AİLEDEN ŞİKAYETİ GERİ ÇEK BASKISI
Günüç, şiddete uğrayan öğretmenin bir de eşinin ailesinin tehditlerine maruz kaldığını anlattı. Öğretmen, şikayetini geri çekmesi için kendisini tehdit eden eşinin ailesiyle de mahkemelik olmuş.
15 Mart’ta duruşma öncesi adliye önünde basın açıklaması yapmalarına valilik tarafından izin verilmemesine de tepki gösteren Günüç, “Bir hafta önce 8 Mart’tı. Medyada kadınlara hediyeler verildi. Ama Türkiye’de kadınlar o kadar da rahat yaşamıyor. Biz de dava günü kadın arkadaşımızın şiddete uğramasını gündem etmek istedik. Valilik onay vermedi. Halbuki emniyet güçleriyle görüşmelerimiz olumlu geçmişti” dedi.
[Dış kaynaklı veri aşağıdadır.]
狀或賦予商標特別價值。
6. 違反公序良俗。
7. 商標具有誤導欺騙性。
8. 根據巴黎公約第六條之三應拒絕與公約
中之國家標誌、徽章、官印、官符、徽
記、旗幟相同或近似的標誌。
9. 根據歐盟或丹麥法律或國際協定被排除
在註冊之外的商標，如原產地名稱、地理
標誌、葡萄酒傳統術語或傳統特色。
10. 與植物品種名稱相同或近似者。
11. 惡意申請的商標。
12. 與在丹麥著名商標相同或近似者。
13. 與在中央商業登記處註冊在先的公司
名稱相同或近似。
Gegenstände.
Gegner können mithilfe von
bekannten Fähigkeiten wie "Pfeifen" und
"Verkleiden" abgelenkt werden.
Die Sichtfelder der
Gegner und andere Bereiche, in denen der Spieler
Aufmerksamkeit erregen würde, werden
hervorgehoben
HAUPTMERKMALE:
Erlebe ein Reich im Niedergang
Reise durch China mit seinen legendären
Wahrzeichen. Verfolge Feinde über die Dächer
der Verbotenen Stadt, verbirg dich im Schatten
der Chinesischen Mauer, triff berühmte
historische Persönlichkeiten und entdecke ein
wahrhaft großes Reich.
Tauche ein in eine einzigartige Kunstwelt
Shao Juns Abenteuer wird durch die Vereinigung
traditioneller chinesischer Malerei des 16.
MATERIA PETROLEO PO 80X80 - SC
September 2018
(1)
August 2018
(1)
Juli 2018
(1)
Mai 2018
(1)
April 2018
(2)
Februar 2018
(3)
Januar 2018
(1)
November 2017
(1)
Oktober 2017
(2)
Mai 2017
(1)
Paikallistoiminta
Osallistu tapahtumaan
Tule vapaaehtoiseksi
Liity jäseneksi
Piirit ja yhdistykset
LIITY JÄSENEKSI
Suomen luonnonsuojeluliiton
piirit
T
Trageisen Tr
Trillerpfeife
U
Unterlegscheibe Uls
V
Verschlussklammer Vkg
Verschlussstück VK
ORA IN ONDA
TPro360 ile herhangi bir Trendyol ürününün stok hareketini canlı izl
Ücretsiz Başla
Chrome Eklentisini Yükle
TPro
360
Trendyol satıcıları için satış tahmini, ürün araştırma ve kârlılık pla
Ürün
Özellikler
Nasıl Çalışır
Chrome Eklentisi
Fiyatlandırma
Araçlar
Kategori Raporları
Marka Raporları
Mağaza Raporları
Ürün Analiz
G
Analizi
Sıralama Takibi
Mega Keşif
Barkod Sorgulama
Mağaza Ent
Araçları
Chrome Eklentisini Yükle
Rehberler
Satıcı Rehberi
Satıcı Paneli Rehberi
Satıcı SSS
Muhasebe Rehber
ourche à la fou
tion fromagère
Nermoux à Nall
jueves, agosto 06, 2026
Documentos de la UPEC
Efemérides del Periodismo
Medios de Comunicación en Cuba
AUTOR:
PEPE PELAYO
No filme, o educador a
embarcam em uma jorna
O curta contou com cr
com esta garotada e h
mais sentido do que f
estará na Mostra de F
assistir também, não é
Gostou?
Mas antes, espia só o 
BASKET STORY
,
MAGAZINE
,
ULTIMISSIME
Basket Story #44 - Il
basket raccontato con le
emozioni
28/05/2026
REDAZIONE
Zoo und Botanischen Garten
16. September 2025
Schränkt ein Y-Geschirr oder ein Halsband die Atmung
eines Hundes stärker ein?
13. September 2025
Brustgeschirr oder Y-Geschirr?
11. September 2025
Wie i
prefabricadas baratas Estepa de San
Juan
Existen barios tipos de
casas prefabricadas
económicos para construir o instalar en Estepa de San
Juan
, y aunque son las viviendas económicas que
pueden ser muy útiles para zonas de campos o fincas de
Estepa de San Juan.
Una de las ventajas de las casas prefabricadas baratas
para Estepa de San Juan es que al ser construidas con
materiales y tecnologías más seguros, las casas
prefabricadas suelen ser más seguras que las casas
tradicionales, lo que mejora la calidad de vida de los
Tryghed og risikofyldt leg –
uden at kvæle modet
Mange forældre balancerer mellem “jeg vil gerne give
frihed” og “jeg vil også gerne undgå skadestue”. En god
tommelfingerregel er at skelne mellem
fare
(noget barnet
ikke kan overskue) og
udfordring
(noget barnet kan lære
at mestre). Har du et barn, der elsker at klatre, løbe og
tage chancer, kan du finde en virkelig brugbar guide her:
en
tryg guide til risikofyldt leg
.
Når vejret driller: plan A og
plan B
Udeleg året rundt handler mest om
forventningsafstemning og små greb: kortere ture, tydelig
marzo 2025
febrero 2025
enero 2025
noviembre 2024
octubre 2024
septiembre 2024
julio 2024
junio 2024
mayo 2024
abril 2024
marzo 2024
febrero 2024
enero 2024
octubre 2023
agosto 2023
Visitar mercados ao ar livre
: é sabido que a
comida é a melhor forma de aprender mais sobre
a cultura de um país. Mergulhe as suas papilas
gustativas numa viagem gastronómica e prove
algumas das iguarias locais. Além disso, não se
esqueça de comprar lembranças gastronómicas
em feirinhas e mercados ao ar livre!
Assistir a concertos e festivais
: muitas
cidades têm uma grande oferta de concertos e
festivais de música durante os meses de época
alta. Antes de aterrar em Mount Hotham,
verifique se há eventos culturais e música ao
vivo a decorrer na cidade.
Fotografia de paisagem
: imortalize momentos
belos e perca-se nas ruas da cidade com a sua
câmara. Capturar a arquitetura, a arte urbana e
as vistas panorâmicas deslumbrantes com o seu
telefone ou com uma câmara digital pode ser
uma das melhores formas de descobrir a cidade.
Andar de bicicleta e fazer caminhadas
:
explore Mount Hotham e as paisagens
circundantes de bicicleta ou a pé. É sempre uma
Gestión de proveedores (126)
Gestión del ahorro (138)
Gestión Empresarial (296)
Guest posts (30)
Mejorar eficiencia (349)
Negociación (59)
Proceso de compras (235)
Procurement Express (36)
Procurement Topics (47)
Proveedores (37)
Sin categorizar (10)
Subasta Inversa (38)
‘EĞİTİMDE ÖRTÜLÜ MESAJLAR’
Eğitim sistemini de eleştiren Günüç şöyle konuştu: “Bir ara ders kitaplarını inceledik. Sadece oradaki görseller, kullanılan sözler bile o kadar belirgin ki. Anne ve kız çocukları ev içinde, baba ve erkek çocuklar dışarıda; bilimle, toplumla daha fazla uğraşır gibi resmedilmiş. Bu örtülü mesajları biz her gün çocuklara bombardıman gibi veriyoruz ve bazı şeyleri normal kabul ederek büyüyorlar. Eğitimcilerin büyük kısmın bu tehlikenin farkında. Ama öyle sistemli bir uygulama var ki karşımızda bizim de buna karşı sistemli mücadele etmemiz gerek. Eğitim-İş ve diğer bütün kitle örgütleri, sendikalar, emek örgütleri olarak ortak mücadele etmemiz gerekiyor.”